Astragalus polysaccharide ameliorated complex factor-induced chronic fatigue syndrome by modulating the gut microbiota and metabolites in mice. — CFSMEATLAS
Astragalus polysaccharide ameliorated complex factor-induced chronic fatigue syndrome by modulating the gut microbiota and metabolites in mice.
Wei, Xintong, Xin, Jiayun, Chen, Wei et al. · Biomedicine & pharmacotherapy = Biomedecine & pharmacotherapie · 2023 · DOI
Quick Summary
This study tested whether astragalus polysaccharide (APS), a compound from traditional Chinese medicine, could help with chronic fatigue syndrome in mice. The researchers found that APS improved fatigue-related symptoms by changing the bacteria in the gut, which led to more production of beneficial compounds called short-chain fatty acids that reduced inflammation and oxidative stress in the brain.
Why It Matters
This study provides mechanistic insight into how gut microbiota alterations and reduced SCFA production may contribute to ME/CFS pathophysiology, and identifies a potential therapeutic approach.
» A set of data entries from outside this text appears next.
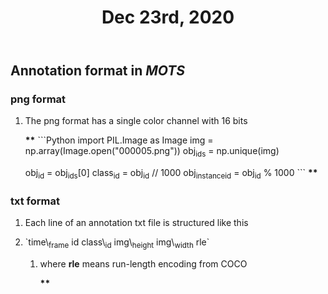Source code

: #+TITLE: Dec 23rd, 2020

** Annotation format in [[MOTS]]
*** png format
**** The png format has a single color channel with 16 bits
****
```Python
import PIL.Image as Image
img = np.array(Image.open("000005.png"))
obj_ids = np.unique(img)
# to correctly interpret the id of a single object
obj_id = obj_ids[0]
class_id = obj_id // 1000
obj_instance_id = obj_id % 1000
```
****
*** txt format
**** Each line of an annotation txt file is structured like this
**** `time\_frame  id  class\_id  img\_height  img\_width  rle`
***** where *rle* means run-length encoding from COCO
****
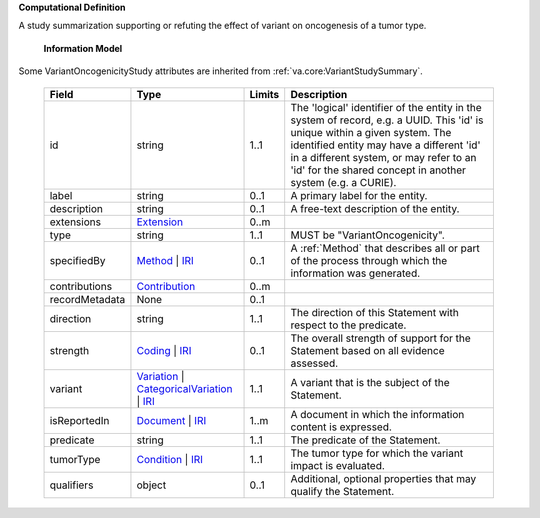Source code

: **Computational Definition**

A study summarization supporting or refuting the effect of variant on oncogenesis of a tumor type.

    **Information Model**

Some VariantOncogenicityStudy attributes are inherited from :ref:`va.core:VariantStudySummary`.

    .. list-table::
       :class: clean-wrap
       :header-rows: 1
       :align: left
       :widths: auto

       *  - Field
          - Type
          - Limits
          - Description
       *  - id
          - string
          - 1..1
          - The 'logical' identifier of the entity in the system of record, e.g. a UUID. This 'id' is  unique within a given system. The identified entity may have a different 'id' in a different  system, or may refer to an 'id' for the shared concept in another system (e.g. a CURIE).
       *  - label
          - string
          - 0..1
          - A primary label for the entity.
       *  - description
          - string
          - 0..1
          - A free-text description of the entity.
       *  - extensions
          - `Extension <../../core-im/../../gks-common/core.json#/$defs/Extension>`_
          - 0..m
          -
       *  - type
          - string
          - 1..1
          - MUST be "VariantOncogenicity".
       *  - specifiedBy
          - `Method <../../core-im/core.json#/$defs/Method>`_ | `IRI <../../gks-common/core.json#/$defs/IRI>`_
          - 0..1
          - A :ref:`Method` that describes all or part of the process through which the information was generated.
       *  - contributions
          - `Contribution <../../core-im/core.json#/$defs/Contribution>`_
          - 0..m
          -
       *  - recordMetadata
          - None
          - 0..1
          -
       *  - direction
          - string
          - 1..1
          - The direction of this Statement with respect to the predicate.
       *  - strength
          - `Coding <../../gks-common/core.json#/$defs/Coding>`_ | `IRI <../../gks-common/core.json#/$defs/IRI>`_
          - 0..1
          - The overall strength of support for the Statement based on all evidence assessed.
       *  - variant
          - `Variation <../../vrs/vrs.json#/$defs/Variation>`_ | `CategoricalVariation <../../catvrs/catvrs.json#/$defs/CategoricalVariation>`_ | `IRI <../../gks-common/core.json#/$defs/IRI>`_
          - 1..1
          - A variant that is the subject of the Statement.
       *  - isReportedIn
          - `Document <../../core-im/core.json#/$defs/Document>`_ | `IRI <../../gks-common/core.json#/$defs/IRI>`_
          - 1..m
          - A document in which the information content is expressed.
       *  - predicate
          - string
          - 1..1
          - The predicate of the Statement.
       *  - tumorType
          - `Condition <../../../gks-common/conditions.json#/$defs/Condition>`_ | `IRI <../../../gks-common/core.json#/$defs/IRI>`_
          - 1..1
          - The tumor type for which the variant impact is evaluated.
       *  - qualifiers
          - object
          - 0..1
          - Additional, optional properties that may qualify the Statement.
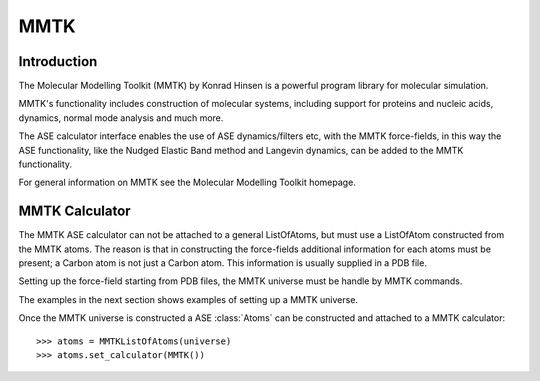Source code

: MMTK
====

Introduction
---------------

The Molecular Modelling Toolkit (MMTK) by Konrad Hinsen is a powerful program library for 
molecular simulation.

MMTK's functionality includes construction of molecular systems, including support for proteins 
and nucleic acids, dynamics, normal mode analysis and much more.

The ASE calculator interface enables the use of ASE dynamics/filters etc, with the MMTK 
force-fields, in this way the ASE functionality, like the Nudged Elastic Band method and Langevin 
dynamics, can be added to the MMTK functionality.

For general information on MMTK see the Molecular Modelling Toolkit homepage.


MMTK Calculator
---------------

The MMTK ASE calculator can not be attached to a general ListOfAtoms, but must use a ListOfAtom 
constructed from the MMTK atoms. The reason is that in constructing the force-fields additional 
information for each atoms must be present; a Carbon atom is not just a Carbon atom. This 
information is usually supplied in a PDB file.

Setting up the force-field starting from PDB files, the MMTK universe must be handle by MMTK 
commands.

The examples in the next section shows examples of setting up a MMTK universe.

Once the MMTK universe is constructed a ASE :class:`Atoms` can be constructed and attached to a 
MMTK calculator:

.. highlight:: python

::

  >>> atoms = MMTKListOfAtoms(universe)
  >>> atoms.set_calculator(MMTK())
Understanding the gut-brain axis connection in fatigue syndromes could inform future human clinical trials of microbiota-modulating interventions.
Observed Findings
APS treatment increased the abundance of short-chain fatty acid-producing bacteria in the gut microbiota.
APS restored reduced levels of short-chain fatty acids (particularly butyrate) in cecal content.
APS reversed abnormal expression of Nrf2 and NF-κB signaling pathways in the brain-gut axis.
Butyrate demonstrated antioxidant and anti-inflammatory effects when applied to neuronal cells in culture.
APS improved behavioral and fatigue-related measures in the CFS mouse model.
Inferred Conclusions
APS ameliorates CFS symptoms by modulating the composition of gut microbiota and increasing SCFA production.
SCFAs, particularly butyrate, can reduce oxidative stress and inflammation in the brain through effects on the brain-gut axis.
The Nrf2/NF-κB signaling pathway may be a key mechanism linking microbiota dysbiosis to neuroinflammation in CFS.
Remaining Questions
Do these findings translate to human ME/CFS patients, and what would be the appropriate dose and duration of APS treatment?
Are the beneficial effects of APS dependent solely on SCFA production, or are other microbial metabolites involved?
What This Study Does Not Prove
This study does not demonstrate that APS is effective in humans with ME/CFS; it is a mouse model study. It does not prove that altered gut microbiota causes ME/CFS (correlation vs. causation), nor does it establish that SCFA supplementation alone would replicate these benefits in humans. The findings may not translate to human patients due to differences in disease pathophysiology, microbiota composition, and metabolism.